After a couple of glitchy false starts we DO swing back. Signal’s dicey enough that I downgrade our outgoing resolution. The focusrite disconnects, reconnects, disconnects. The outgoing interface latches to the wrong device. I probably lose about three songs total to just general chaos and then get everything up and running again. A couple of songs later and I’m confident enough to upgrade back to HD broadcast and everything remains solid through the rest of the night.

Now – I don’t expect ANYONE to care about any of this. I just often feel more accomplished on the nights when so many things go wrong and no-one in the room notices (though the webfeed contained a couple of people that texted people in the room, so my travailles didn’t go ENTIRELY unnoticed).

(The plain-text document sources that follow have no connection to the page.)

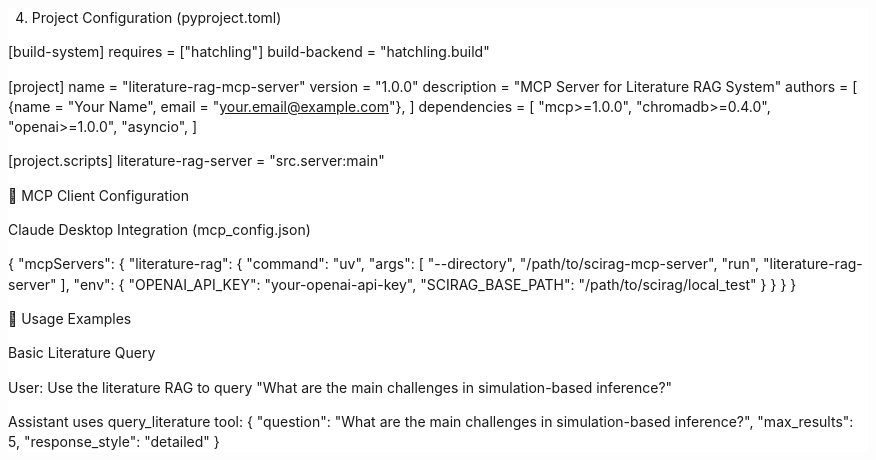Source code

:   4. Project Configuration (pyproject.toml)

  [build-system]
  requires = ["hatchling"]
  build-backend = "hatchling.build"

  [project]
  name = "literature-rag-mcp-server"
  version = "1.0.0"
  description = "MCP Server for Literature RAG System"
  authors = [
      {name = "Your Name", email = "your.email@example.com"},
  ]
  dependencies = [
      "mcp>=1.0.0",
      "chromadb>=0.4.0",
      "openai>=1.0.0",
      "asyncio",
  ]

  [project.scripts]
  literature-rag-server = "src.server:main"

  🔗 MCP Client Configuration

  Claude Desktop Integration (mcp_config.json)

  {
    "mcpServers": {
      "literature-rag": {
        "command": "uv",
        "args": [
          "--directory", "/path/to/scirag-mcp-server",
          "run", "literature-rag-server"
        ],
        "env": {
          "OPENAI_API_KEY": "your-openai-api-key",
          "SCIRAG_BASE_PATH": "/path/to/scirag/local_test"
        }
      }
    }
  }

  🚀 Usage Examples

  Basic Literature Query

  User: Use the literature RAG to query "What are the main challenges in simulation-based inference?"

  Assistant uses query_literature tool:
  {
    "question": "What are the main challenges in simulation-based inference?",
    "max_results": 5,
    "response_style": "detailed"
  }

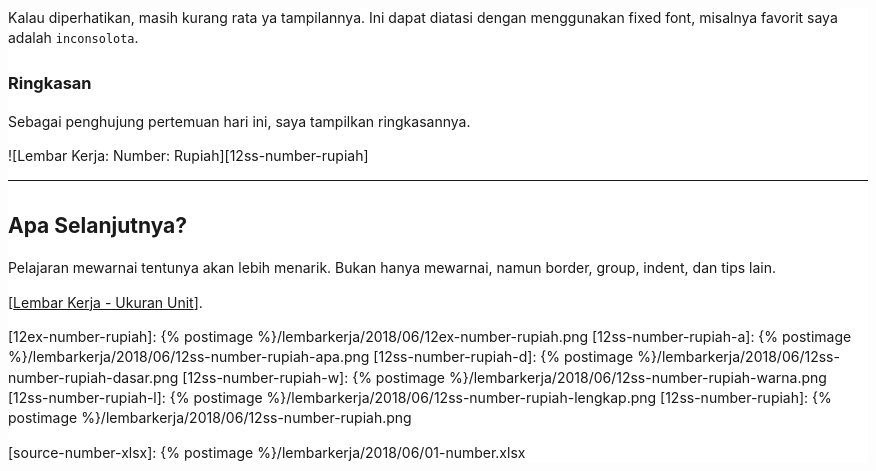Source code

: Kalau diperhatikan, masih kurang rata ya tampilannya.
Ini dapat diatasi dengan menggunakan fixed font,
misalnya favorit saya adalah `inconsolota`.

### Ringkasan

Sebagai penghujung pertemuan hari ini,
saya tampilkan ringkasannya.

![Lembar Kerja: Number: Rupiah][12ss-number-rupiah]

-- -- --

<a name="selanjutnya"></a>

## Apa Selanjutnya?

Pelajaran mewarnai tentunya akan lebih menarik.
Bukan hanya mewarnai, namun border, group, indent, dan tips lain.

[[Lembar Kerja - Ukuran Unit][local-whats-next]].

[//]: <> ( -- -- -- links below -- -- -- )

[local-whats-next]:     /lembarkerja/2018/07/07/lembar-kerja-format-01.html

[12ex-number-rupiah]:   {% postimage %}/lembarkerja/2018/06/12ex-number-rupiah.png
[12ss-number-rupiah-a]: {% postimage %}/lembarkerja/2018/06/12ss-number-rupiah-apa.png
[12ss-number-rupiah-d]: {% postimage %}/lembarkerja/2018/06/12ss-number-rupiah-dasar.png
[12ss-number-rupiah-w]: {% postimage %}/lembarkerja/2018/06/12ss-number-rupiah-warna.png
[12ss-number-rupiah-l]: {% postimage %}/lembarkerja/2018/06/12ss-number-rupiah-lengkap.png
[12ss-number-rupiah]:   {% postimage %}/lembarkerja/2018/06/12ss-number-rupiah.png

[source-number-xlsx]:   {% postimage %}/lembarkerja/2018/06/01-number.xlsx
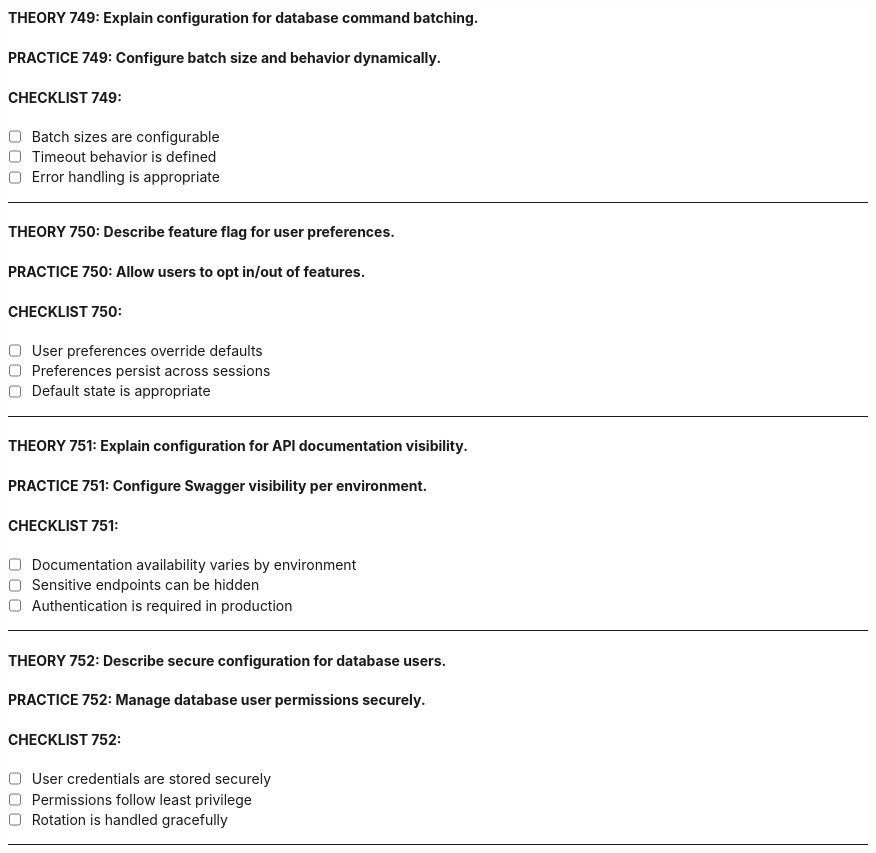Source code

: #### THEORY 749: Explain configuration for database command batching.

#### PRACTICE 749: Configure batch size and behavior dynamically.

#### CHECKLIST 749:

- [ ] Batch sizes are configurable
- [ ] Timeout behavior is defined
- [ ] Error handling is appropriate

---

#### THEORY 750: Describe feature flag for user preferences.

#### PRACTICE 750: Allow users to opt in/out of features.

#### CHECKLIST 750:

- [ ] User preferences override defaults
- [ ] Preferences persist across sessions
- [ ] Default state is appropriate

---

#### THEORY 751: Explain configuration for API documentation visibility.

#### PRACTICE 751: Configure Swagger visibility per environment.

#### CHECKLIST 751:

- [ ] Documentation availability varies by environment
- [ ] Sensitive endpoints can be hidden
- [ ] Authentication is required in production

---

#### THEORY 752: Describe secure configuration for database users.

#### PRACTICE 752: Manage database user permissions securely.

#### CHECKLIST 752:

- [ ] User credentials are stored securely
- [ ] Permissions follow least privilege
- [ ] Rotation is handled gracefully

---

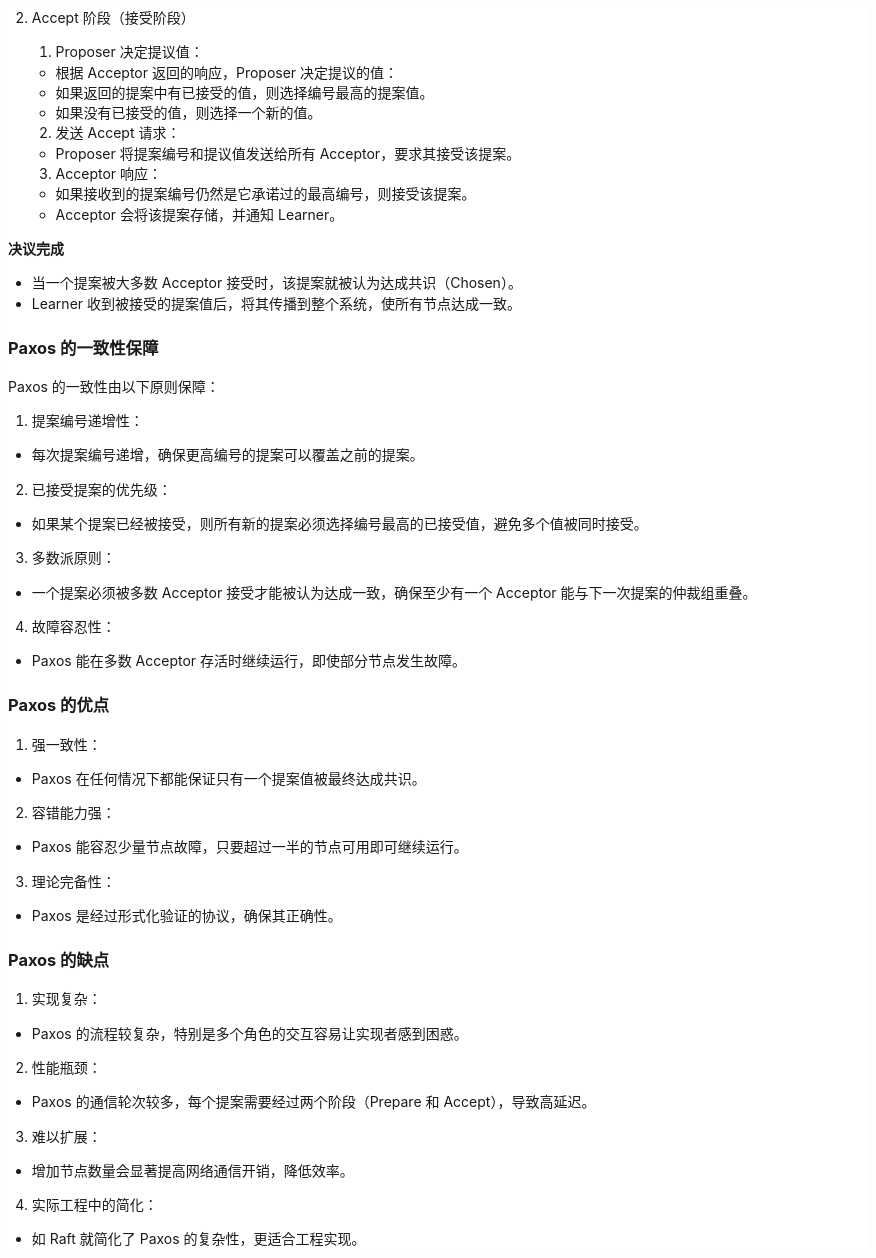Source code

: 2. Accept 阶段（接受阶段）

    1. Proposer 决定提议值：
    * 根据 Acceptor 返回的响应，Proposer 决定提议的值：
    * 如果返回的提案中有已接受的值，则选择编号最高的提案值。
    * 如果没有已接受的值，则选择一个新的值。

    2. 发送 Accept 请求：
    * Proposer 将提案编号和提议值发送给所有 Acceptor，要求其接受该提案。

    3. Acceptor 响应：
    * 如果接收到的提案编号仍然是它承诺过的最高编号，则接受该提案。
    * Acceptor 会将该提案存储，并通知 Learner。

**决议完成**

  * 当一个提案被大多数 Acceptor 接受时，该提案就被认为达成共识（Chosen）。
  * Learner 收到被接受的提案值后，将其传播到整个系统，使所有节点达成一致。

### Paxos 的一致性保障

Paxos 的一致性由以下原则保障：

 1. 提案编号递增性：
  * 每次提案编号递增，确保更高编号的提案可以覆盖之前的提案。

 2. 已接受提案的优先级：
  * 如果某个提案已经被接受，则所有新的提案必须选择编号最高的已接受值，避免多个值被同时接受。

 3. 多数派原则：
  * 一个提案必须被多数 Acceptor 接受才能被认为达成一致，确保至少有一个 Acceptor 能与下一次提案的仲裁组重叠。

 4. 故障容忍性：
  * Paxos 能在多数 Acceptor 存活时继续运行，即使部分节点发生故障。

### Paxos 的优点

 1. 强一致性：
  * Paxos 在任何情况下都能保证只有一个提案值被最终达成共识。

 2. 容错能力强：
  * Paxos 能容忍少量节点故障，只要超过一半的节点可用即可继续运行。

 3. 理论完备性：
  * Paxos 是经过形式化验证的协议，确保其正确性。

### Paxos 的缺点

 1. 实现复杂：
  * Paxos 的流程较复杂，特别是多个角色的交互容易让实现者感到困惑。

 2. 性能瓶颈：
  * Paxos 的通信轮次较多，每个提案需要经过两个阶段（Prepare 和 Accept），导致高延迟。

 3. 难以扩展：
  * 增加节点数量会显著提高网络通信开销，降低效率。

 4. 实际工程中的简化：
  * 如 Raft 就简化了 Paxos 的复杂性，更适合工程实现。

It was with a warm-glow of triumphant exhaustion that I load out and ready myself for the drive home, only to encounter a closed highway almost immediately. And not just closed, but closed with half-a-dozen firetrucks and perhaps twice that many police cruisers. Possibly the most emergency vehicles I’ve ever seen lit up and converged in one space ever. Wracking my brains as I’m routing around the chaos I think that may be literally true that the emergency response here is bigger than I’ve seen for any other accident, shooting or fire that I’ve ever witnessed.

It’s about 11pm and I feel like I’m struggling to get home as accidents swirl around me, cars fly up I-95, trucks change lanes erratically.

Fortunately… parking is easy tonight. The cat’s in the window. Kristen helps me load stuff back into the house. My long, long, long day is finally done.

No-one else needs to care. I just thought you should know. Not even that. I just need to remind myself sometimes that when things get rough I still manage to persevere.

Notes : if I see someone’s got an IEM base that doesn’t have an antenna plugged into it, that’s PROBABLY the problem! Also, I think the Institute of Musical Traditions camera I’ve been holding on to has it’s wi-fi functionality enabled. This puts out a remarkably broad-spectrum signal and may be responsible for some of the weird bouts of interference I’ve been facing at various gigs. I’ve got to read a manual to figure out how to shut that OFF!